Data entries
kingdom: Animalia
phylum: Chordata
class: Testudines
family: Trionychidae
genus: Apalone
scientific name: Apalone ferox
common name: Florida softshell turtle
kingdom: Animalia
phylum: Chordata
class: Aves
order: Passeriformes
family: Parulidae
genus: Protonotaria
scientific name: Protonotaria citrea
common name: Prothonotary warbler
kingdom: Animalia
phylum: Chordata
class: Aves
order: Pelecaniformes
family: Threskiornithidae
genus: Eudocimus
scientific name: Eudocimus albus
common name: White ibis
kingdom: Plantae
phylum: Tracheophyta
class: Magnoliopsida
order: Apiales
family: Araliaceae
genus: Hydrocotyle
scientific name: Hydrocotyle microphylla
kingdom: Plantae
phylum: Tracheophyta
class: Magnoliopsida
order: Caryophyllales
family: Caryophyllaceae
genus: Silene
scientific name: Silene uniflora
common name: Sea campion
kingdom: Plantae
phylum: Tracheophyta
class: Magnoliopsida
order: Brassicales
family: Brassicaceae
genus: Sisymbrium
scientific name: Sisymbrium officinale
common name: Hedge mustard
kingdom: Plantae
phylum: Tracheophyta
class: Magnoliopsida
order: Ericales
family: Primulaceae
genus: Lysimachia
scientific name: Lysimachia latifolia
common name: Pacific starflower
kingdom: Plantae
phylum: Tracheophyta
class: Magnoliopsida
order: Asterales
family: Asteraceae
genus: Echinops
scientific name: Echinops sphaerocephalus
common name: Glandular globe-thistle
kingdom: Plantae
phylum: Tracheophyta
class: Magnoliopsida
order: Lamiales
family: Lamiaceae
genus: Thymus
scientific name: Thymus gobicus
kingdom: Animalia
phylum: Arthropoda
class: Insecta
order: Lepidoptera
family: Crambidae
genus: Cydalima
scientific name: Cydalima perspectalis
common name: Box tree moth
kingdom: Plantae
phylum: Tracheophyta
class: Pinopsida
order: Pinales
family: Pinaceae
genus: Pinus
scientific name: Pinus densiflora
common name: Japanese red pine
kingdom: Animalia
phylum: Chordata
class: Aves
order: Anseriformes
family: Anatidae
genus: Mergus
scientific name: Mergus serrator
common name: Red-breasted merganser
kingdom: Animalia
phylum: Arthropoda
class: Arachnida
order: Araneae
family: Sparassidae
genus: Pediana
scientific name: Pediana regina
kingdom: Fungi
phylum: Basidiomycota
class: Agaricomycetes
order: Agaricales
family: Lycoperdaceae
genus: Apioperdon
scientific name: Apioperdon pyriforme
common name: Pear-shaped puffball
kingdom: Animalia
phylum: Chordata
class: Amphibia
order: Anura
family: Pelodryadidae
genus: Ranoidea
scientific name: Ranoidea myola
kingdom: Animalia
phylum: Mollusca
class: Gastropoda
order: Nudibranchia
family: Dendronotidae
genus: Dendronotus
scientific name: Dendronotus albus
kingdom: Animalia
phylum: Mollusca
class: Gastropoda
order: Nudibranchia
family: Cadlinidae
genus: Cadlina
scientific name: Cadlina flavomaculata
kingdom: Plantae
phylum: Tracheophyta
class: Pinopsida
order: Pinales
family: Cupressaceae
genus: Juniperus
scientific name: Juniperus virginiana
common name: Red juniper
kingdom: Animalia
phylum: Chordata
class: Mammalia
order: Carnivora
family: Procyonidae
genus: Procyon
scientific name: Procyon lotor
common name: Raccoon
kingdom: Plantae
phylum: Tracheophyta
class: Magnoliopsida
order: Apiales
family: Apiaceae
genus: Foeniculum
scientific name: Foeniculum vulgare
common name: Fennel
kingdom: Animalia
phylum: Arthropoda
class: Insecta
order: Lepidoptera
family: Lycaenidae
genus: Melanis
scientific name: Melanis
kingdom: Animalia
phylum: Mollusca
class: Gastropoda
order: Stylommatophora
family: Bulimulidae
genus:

### Problem to solve
Update the items above by changing each "common name" to "vernacular name" and keeping every other line as it is.

### Exercise response
kingdom: Animalia
phylum: Chordata
class: Testudines
family: Trionychidae
genus: Apalone
scientific name: Apalone ferox
vernacular name: Florida softshell turtle
kingdom: Animalia
phylum: Chordata
class: Aves
order: Passeriformes
family: Parulidae
genus: Protonotaria
scientific name: Protonotaria citrea
vernacular name: Prothonotary warbler
kingdom: Animalia
phylum: Chordata
class: Aves
order: Pelecaniformes
family: Threskiornithidae
genus: Eudocimus
scientific name: Eudocimus albus
vernacular name: White ibis
kingdom: Plantae
phylum: Tracheophyta
class: Magnoliopsida
order: Apiales
family: Araliaceae
genus: Hydrocotyle
scientific name: Hydrocotyle microphylla
kingdom: Plantae
phylum: Tracheophyta
class: Magnoliopsida
order: Caryophyllales
family: Caryophyllaceae
genus: Silene
scientific name: Silene uniflora
vernacular name: Sea campion
kingdom: Plantae
phylum: Tracheophyta
class: Magnoliopsida
order: Brassicales
family: Brassicaceae
genus: Sisymbrium
scientific name: Sisymbrium officinale
vernacular name: Hedge mustard
kingdom: Plantae
phylum: Tracheophyta
class: Magnoliopsida
order: Ericales
family: Primulaceae
genus: Lysimachia
scientific name: Lysimachia latifolia
vernacular name: Pacific starflower
kingdom: Plantae
phylum: Tracheophyta
class: Magnoliopsida
order: Asterales
family: Asteraceae
genus: Echinops
scientific name: Echinops sphaerocephalus
vernacular name: Glandular globe-thistle
kingdom: Plantae
phylum: Tracheophyta
class: Magnoliopsida
order: Lamiales
family: Lamiaceae
genus: Thymus
scientific name: Thymus gobicus
kingdom: Animalia
phylum: Arthropoda
class: Insecta
order: Lepidoptera
family: Crambidae
genus: Cydalima
scientific name: Cydalima perspectalis
vernacular name: Box tree moth
kingdom: Plantae
phylum: Tracheophyta
class: Pinopsida
order: Pinales
family: Pinaceae
genus: Pinus
scientific name: Pinus densiflora
vernacular name: Japanese red pine
kingdom: Animalia
phylum: Chordata
class: Aves
order: Anseriformes
family: Anatidae
genus: Mergus
scientific name: Mergus serrator
vernacular name: Red-breasted merganser
kingdom: Animalia
phylum: Arthropoda
class: Arachnida
order: Araneae
family: Sparassidae
genus: Pediana
scientific name: Pediana regina
kingdom: Fungi
phylum: Basidiomycota
class: Agaricomycetes
order: Agaricales
family: Lycoperdaceae
genus: Apioperdon
scientific name: Apioperdon pyriforme
vernacular name: Pear-shaped puffball
kingdom: Animalia
phylum: Chordata
class: Amphibia
order: Anura
family: Pelodryadidae
genus: Ranoidea
scientific name: Ranoidea myola
kingdom: Animalia
phylum: Mollusca
class: Gastropoda
order: Nudibranchia
family: Dendronotidae
genus: Dendronotus
scientific name: Dendronotus albus
kingdom: Animalia
phylum: Mollusca
class: Gastropoda
order: Nudibranchia
family: Cadlinidae
genus: Cadlina
scientific name: Cadlina flavomaculata
kingdom: Plantae
phylum: Tracheophyta
class: Pinopsida
order: Pinales
family: Cupressaceae
genus: Juniperus
scientific name: Juniperus virginiana
vernacular name: Red juniper
kingdom: Animalia
phylum: Chordata
class: Mammalia
order: Carnivora
family: Procyonidae
genus: Procyon
scientific name: Procyon lotor
vernacular name: Raccoon
kingdom: Plantae
phylum: Tracheophyta
class: Magnoliopsida
order: Apiales
family: Apiaceae
genus: Foeniculum
scientific name: Foeniculum vulgare
vernacular name: Fennel
kingdom: Animalia
phylum: Arthropoda
class: Insecta
order: Lepidoptera
family: Lycaenidae
genus: Melanis
scientific name: Melanis
kingdom: Animalia
phylum: Mollusca
class: Gastropoda
order: Stylommatophora
family: Bulimulidae
genus:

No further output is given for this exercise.